Es gibt Phänomene, die wiederholen sich in der Geschichte der Menschheit immer wieder. Es gibt die fetten und die mageren Jahre in den Traumgeschichten des alttestamentlichen Joseph, es gibt die Höhen und Tiefen im Leben der Völker, der Familien und auch im eigenen Leben. „Tempora mutantur et nos mutamur in illis“ - die Zeiten ändern sich und wir ändern uns mit ihnen. 

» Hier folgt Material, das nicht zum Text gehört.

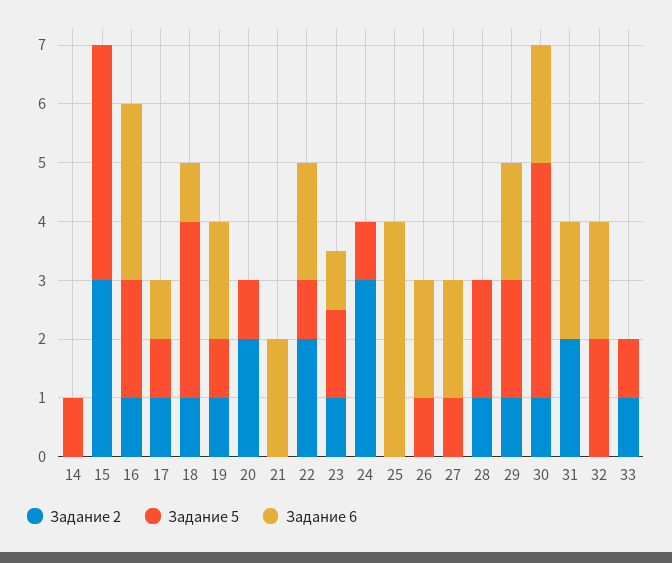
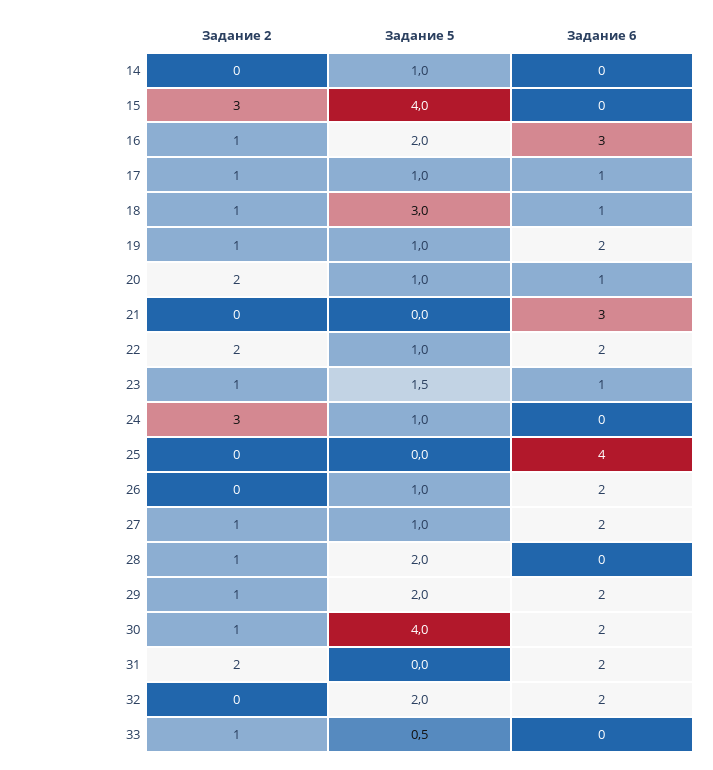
Задание 6, 20: 0 -> 1
Задание 6, 21: 2 -> 3
Задание 2, 27: 0 -> 1
Задание 5, 33: 1 -> 0.5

Wir sprechen von „Wandlungen“ im Leben der Welt und auch im eigenen. Betrachten wir Fotos aus unserem Leben, so stellen wir viele Verwandlungen fest: die Größe, das äußerliche Erscheinungsbild, Falten im Gesicht, die Farbe der Haare.  Durch diese Bilder werden wir innerlich zurückversetzt in die Zeit der Aufnahmen und empfinden Gefühle tiefer Erinnerungen. „Weißt Du noch?“ Wir fühlen uns auf einen Weg der Erinnerungen gesetzt, besonders dann, wenn wir mit Wegbegleitern zusammenkommen und uns austauschen.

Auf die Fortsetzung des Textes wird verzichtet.